Huntington's disease brain-derived small RNAs recapitulate associated neuropathology in mice [human-miRNA]

Progressive motor alterations and selective death of striatal medium spiny neurons (MSNs) are key pathological hallmarks of Huntington's disease (HD), a neurodegenerative condition caused by a CAG trinucleotide repeat expansion in the coding region of the huntingtin (HTT) gene. Most research has focused on the pathogenic effects of the resultant protein product(s); however, growing evidence indicates that expanded CAG repeats within mutant HTT mRNA and derived small CAG repeat RNAs (sCAG) participate in HD pathophysiology. The individual contribution of protein versus RNA toxicity to HD pathophysiology remains largely uncharacterized and the role of other classes of small RNAs (sRNA) that are strongly perturbed in HD is uncertain. Here, have injected vehicle, CTL-sRNA (obtained from non-affected individuals) or HD-sRNA (obtained from patients with HD) from different brain areas (putamen, PT; cortex, CTX and cerebellum, CB) into the striatum of wild type (WT) mice and demonstrate that sRNA produced in the putamen and cortex of HD patients are sufficient to induce HD pathology in vivo. We have performed small RNA (sRNA) sequencing of the human samples used for injection. Here we describe the procedure to obtain and sequence human sRNA isolated from the different brain areas. Overall design: Human dissected brain areas (putamen, cortex and cerebellum) of non-affected individuals and patients with Huntington's disease were placed in QIAzol solution (QIAGEN; 79306), followed by RNA extraction with the miRNeasy mini kit (QIAGEN; 217004) as indicated by the manufacturer. Determinations of RNA quality and quantity were made with a 2100 Bioanalyzer (Agilent Technologies) and an ND-1000 spectrophotometer (Thermo Fisher Scientific), respectively. All RNA samples showed an RNA integrity number (RIN) of 7 or higher. ). Equivalent amounts of total RNA were mixed to obtain a representative pool of CTL-RNAs (n=10-14) and HD-RNAs (n=11-14) from each brain area. Then, small RNA (sRNA) fractions were purified from total RNA with the RNA Clean & Concentrator-5 Kit (Zymo Research; R1015) according to the manufacturer's instructions.

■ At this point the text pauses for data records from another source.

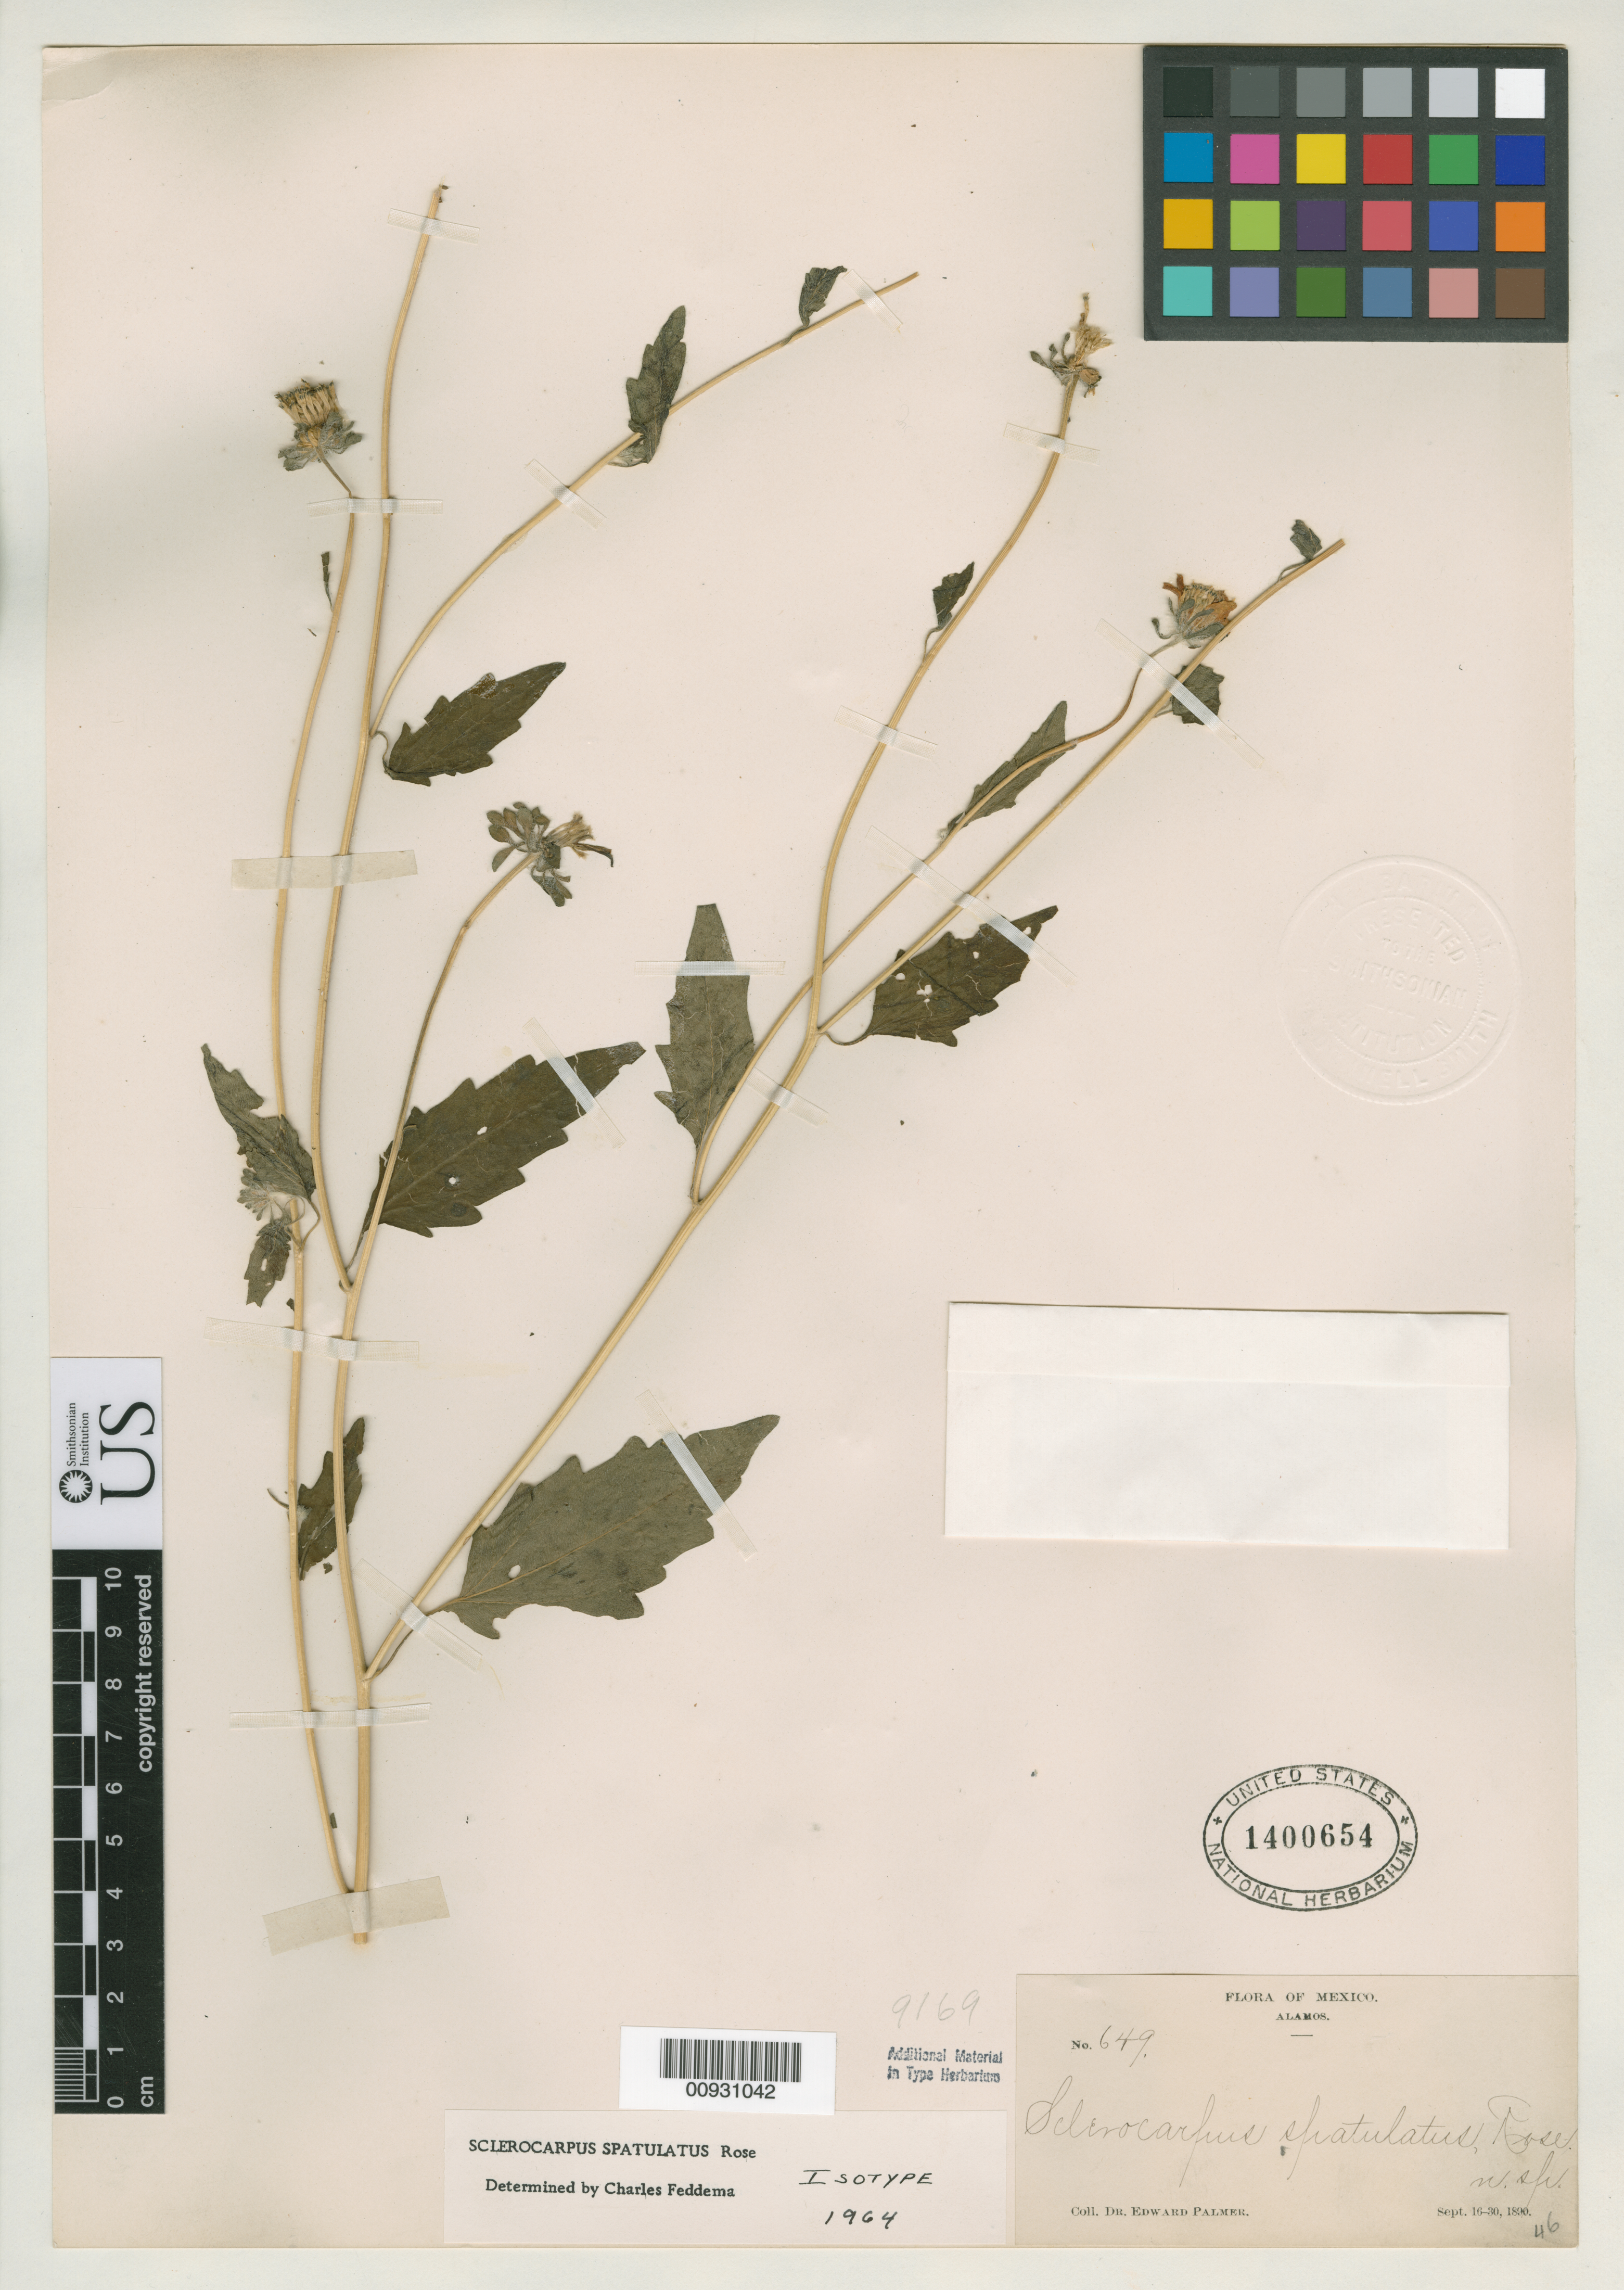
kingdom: Plantae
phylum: Tracheophyta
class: Magnoliopsida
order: Asterales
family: Asteraceae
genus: Sclerocarpus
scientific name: Sclerocarpus spatulatus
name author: Rose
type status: Type Collection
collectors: E. Palmer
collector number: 649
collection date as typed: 16 Sep 1890 to 30 Sep 1890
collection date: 1890-09-16/1890-09-30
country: Mexico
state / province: Sonora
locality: Alamos.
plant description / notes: Specimen ex John Donnell Smith herbarium. Annotated by Feddema (1964) as "isotype" but of 3 original US sheets (47250, 47251, 47252) none is clearly the holotype.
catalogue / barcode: US 1400654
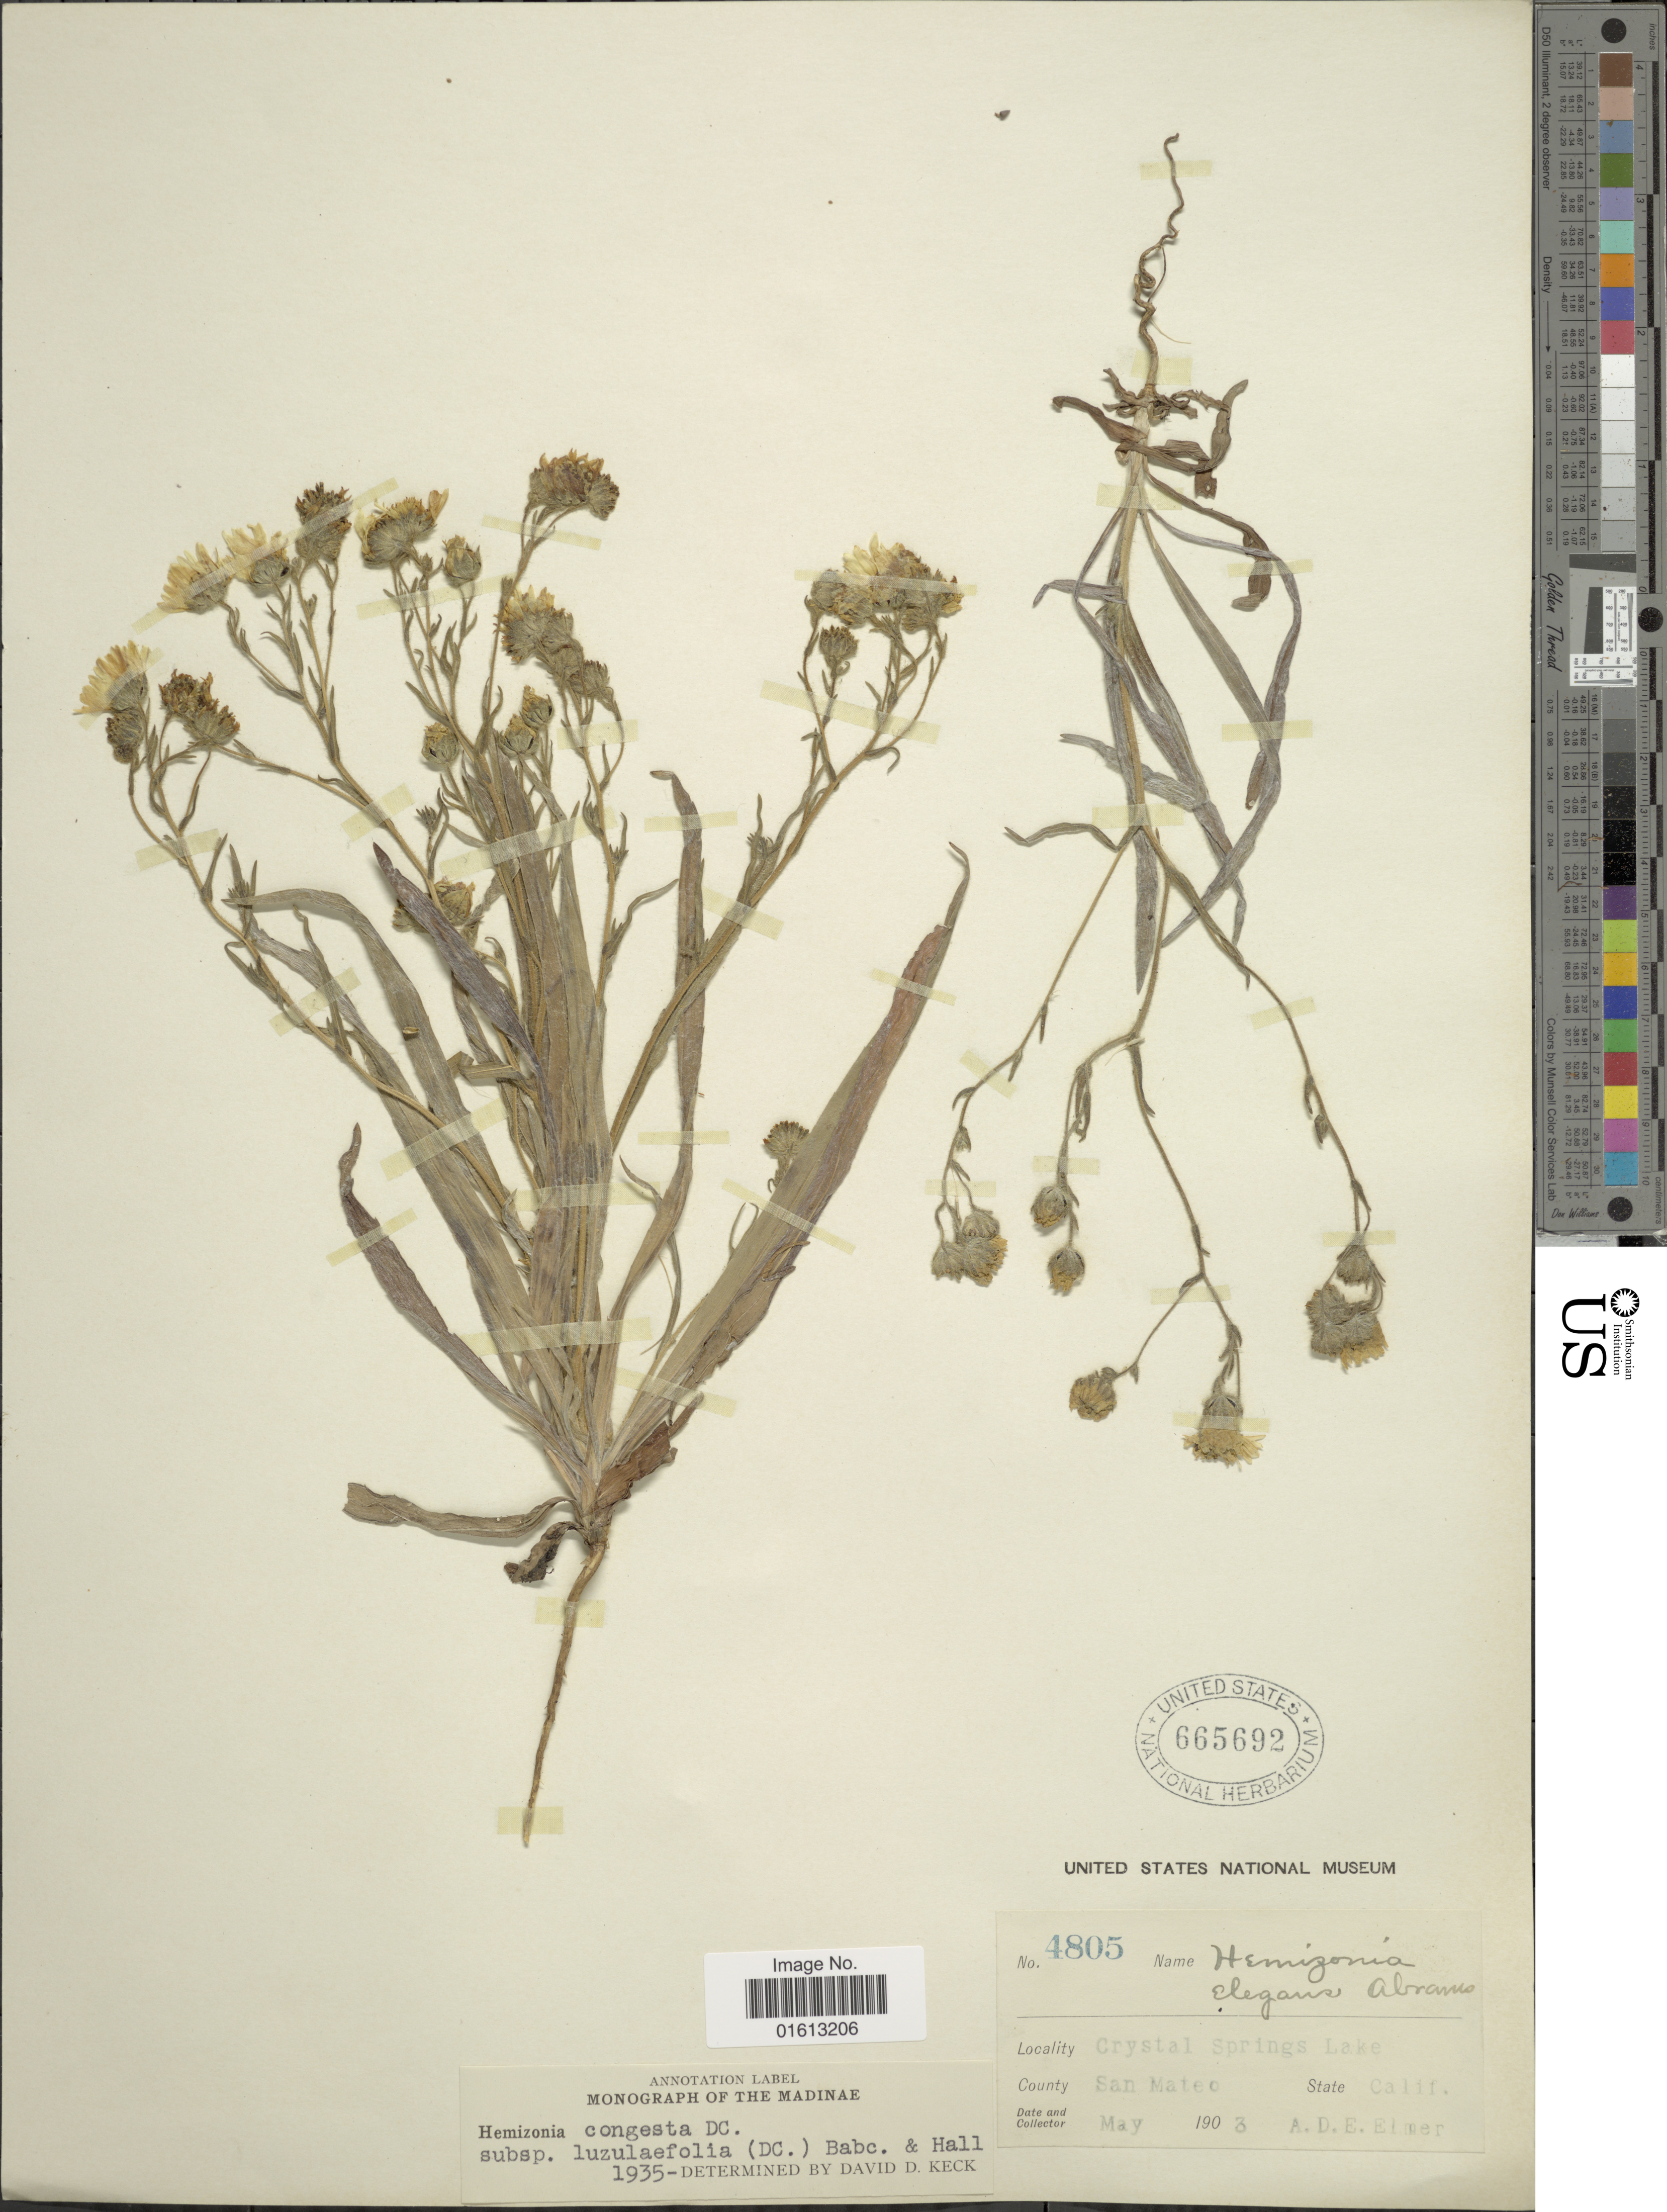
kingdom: Plantae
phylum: Tracheophyta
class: Magnoliopsida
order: Asterales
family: Asteraceae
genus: Hemizonia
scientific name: Hemizonia congesta subsp. luzulaefolia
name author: (DC.) Babc. & H.M. Hall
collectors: A. D. E. Elmer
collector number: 4805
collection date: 1903-05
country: United States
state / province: California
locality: Crystal Springs Lake, San Mateo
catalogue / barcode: US 665692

亨廷顿病（Huntington's disease, HD）是一类因亨廷顿（huntingtin, HTT）基因编码区CAG三核苷酸重复扩增引发的神经退行性疾病，其核心病理标志为进行性运动改变与纹状体中等多棘神经元（striatal medium spiny neurons, MSNs）选择性丢失。既往多数研究聚焦于其编码蛋白产物的致病效应，但越来越多证据表明，突变HTT mRNA内的扩增CAG重复序列及其衍生的小CAG重复RNA（small CAG repeat RNAs, sCAG）参与了HD的病理生理过程。目前，蛋白毒性与RNA毒性各自对HD病理生理的具体贡献仍未明确，且HD中显著失调的其他类别小RNA（small RNAs, sRNA）的功能也尚未明晰。本研究将来自不同脑区（壳核（putamen, PT）、大脑皮层（cortex, CTX）与小脑（cerebellum, CB））的溶剂对照、对照小RNA（CTL-sRNA，取自健康个体）或HD相关小RNA（HD-sRNA，取自HD患者）注射至野生型（wild type, WT）小鼠的纹状体中，证实HD患者壳核与皮层来源的小RNA足以在体内诱导HD病理改变。本研究已对用于注射的人类样本开展了小RNA（sRNA）测序，下文将详述从不同脑区中分离获取人类小RNA并进行测序的实验流程。 实验整体设计：分别将健康个体与HD患者的解剖后脑区（壳核、大脑皮层及小脑）置于QIAzol裂解液（QIAGEN；货号79306）中，随后按照制造商说明书使用miRNeasy迷你试剂盒（QIAGEN；货号217004）完成RNA提取。分别采用2100生物分析仪（Agilent Technologies）与ND-1000分光光度计（赛默飞世尔科技）检测RNA的质量与浓度。所有RNA样本的RNA完整性指数（RNA integrity number, RIN）均≥7。取等量总RNA进行混合，以构建每个脑区中对照RNA池（CTL-RNAs，n=10~14）与HD相关RNA池（HD-RNAs，n=11~14）的代表性混合样本。随后按照制造商说明书，使用RNA Clean & Concentrator-5试剂盒（Zymo Research；货号R1015）从总RNA中纯化小RNA组分。